# ISA/Transfer & Allowance for 2011/2012



## mba (Jun 17, 2006)

Hi

I have 10k+ in a Cash ISA that has been the last few years £5100 allowance.

If my ISA is trafferrable (sp), and i move it to another ISA account will it allow me to move all of it or am i only limited to move this years allowance?
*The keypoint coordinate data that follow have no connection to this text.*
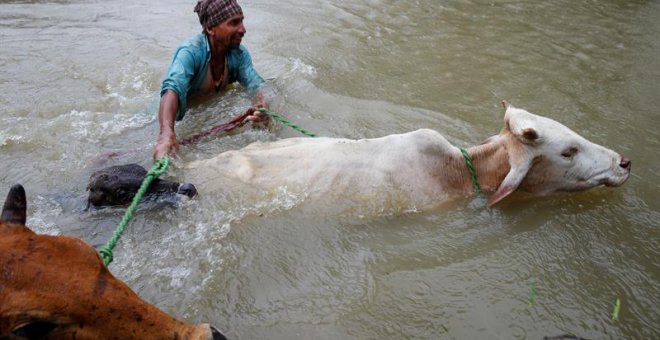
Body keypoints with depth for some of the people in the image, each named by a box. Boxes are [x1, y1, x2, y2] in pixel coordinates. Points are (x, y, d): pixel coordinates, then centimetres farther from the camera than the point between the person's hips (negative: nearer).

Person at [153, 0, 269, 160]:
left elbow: (255, 83, -24)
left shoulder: (239, 53, -15)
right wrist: (166, 134, -69)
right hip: (184, 115, -4)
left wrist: (261, 106, -51)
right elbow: (173, 88, -49)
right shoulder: (191, 51, -33)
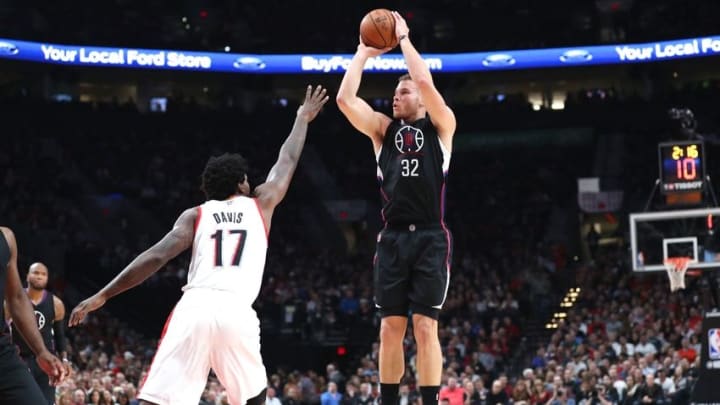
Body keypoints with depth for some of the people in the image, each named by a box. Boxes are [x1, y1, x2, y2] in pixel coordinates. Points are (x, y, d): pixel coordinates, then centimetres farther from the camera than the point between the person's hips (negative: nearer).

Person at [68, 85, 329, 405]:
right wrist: (303, 118, 55)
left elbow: (156, 256, 5)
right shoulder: (259, 205, 21)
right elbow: (287, 163, 38)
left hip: (194, 308, 0)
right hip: (237, 313, 0)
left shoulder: (195, 215, 19)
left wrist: (101, 296, 5)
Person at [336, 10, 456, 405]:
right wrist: (363, 53, 7)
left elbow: (425, 82, -11)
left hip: (430, 238, -3)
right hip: (393, 238, 4)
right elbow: (345, 99, 2)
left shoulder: (441, 127, 5)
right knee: (390, 329, 3)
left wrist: (403, 38, -1)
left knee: (424, 327, -7)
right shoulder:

Does a transfer eat into your personal allowance


----------



## blurb (Feb 13, 2008)

Hi,
I hope I understand you correctly.

The transfer can be all or part of your existing cash ISA to a new provider. It does not eat into your annual allowance. i.e. transfer 10k to your new account and then you can still add up to the full allowance for the year.

HTH


----------



## ikon66 (Jul 23, 2008)

was just logging on to ask the same question as i'm in the same situation


----------



## kh904 (Dec 18, 2006)

Just don't withdraw the money to put it in a new ISA, the banks have to transfer it between them!


----------



## Tricky Red (Mar 3, 2007)

Yes you must transfer it. If you withdraw you will lose the tax free status and you will not be allowed to reinvest it.


----------



## mba (Jun 17, 2006)

blurb said:


> Hi,
> I hope I understand you correctly.
> 
> The transfer can be all or part of your existing cash ISA to a new provider. It does not eat into your annual allowance. i.e. transfer 10k to your new account and then you can still add up to the full allowance for the year.
> ...


Yes that does help blurb, thank you for the more concise version :lol: :thumb:


----------